I feel so up and down. yesterday marked one month leaving him and 18 days no contact. I can't sleep because I'm staying to remember all the little details of how badly he treated me. things from three years ago I had pushed down and forgot, they're all surfacing and they're kind of shocking to me now. it's hard remembering them. on his birthday just gone I asked him if he wanted to go for a drive somewhere to get out of the house, he proceeded to shout and scream at me calling me selfish that it was his birthday and he was tired from work and I've ruined it now. I ended up driving around the town we live in for an hour crying. I cane home and he ignored me for the entire night. how did I deserve that. that's just one of many bad memories that are flooding back. I do think at least the trauma bond is starting to be severed.

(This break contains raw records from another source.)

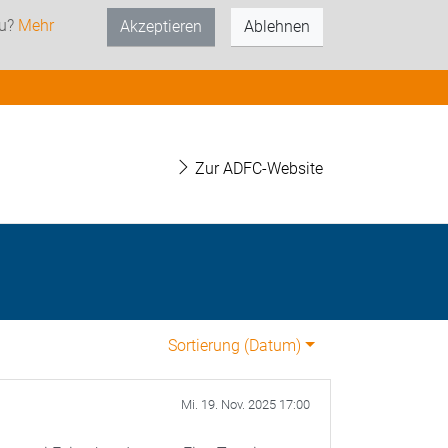
zu?
Mehr
Akzeptieren
Ablehnen
Zur ADFC-Website
Sortierung (
Datum
)
Mi. 19. Nov. 2025 17:00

Last updated on:2025-05-27T18:37:55+05:30
Comments (8)
The storm of emotions right now is exhausting but you are moving through it. And every single day you choose yourself the grip he had on you weakens. One day you’ll wake up and realize you survived him.
I spent nights crying asking why he treated me like I was disposable. But now I know I wasn’t the problem. They were. And walking away was the greatest act of self love I could have given myself.
One month out and the trauma bond is cracking. That’s progress. That’s proof that healing is happening even when it feels unbearable right now.
That emotional whiplash feeling okay one day wrecked the next is part of the process. But every painful memory that resurfaces is another step toward freedom from him.
I know the weight of holding onto old pain. The more I remembered the more I wanted to believe I was overreacting. But I wasn’t. And neither are you. Your feelings are valid.
Thank you 😊
I used to ask myself How did I deserve this?" But the truth is I didn’t. And neither did you. People who love you don’t treat you like a burden. You are not selfish you were just hoping for the bare minimum.
the moment the bad memories started resurfacing. It felt like the heartbreak was happening all over again. But trust me those memories coming back means you're finally seeing the truth. That’s healing.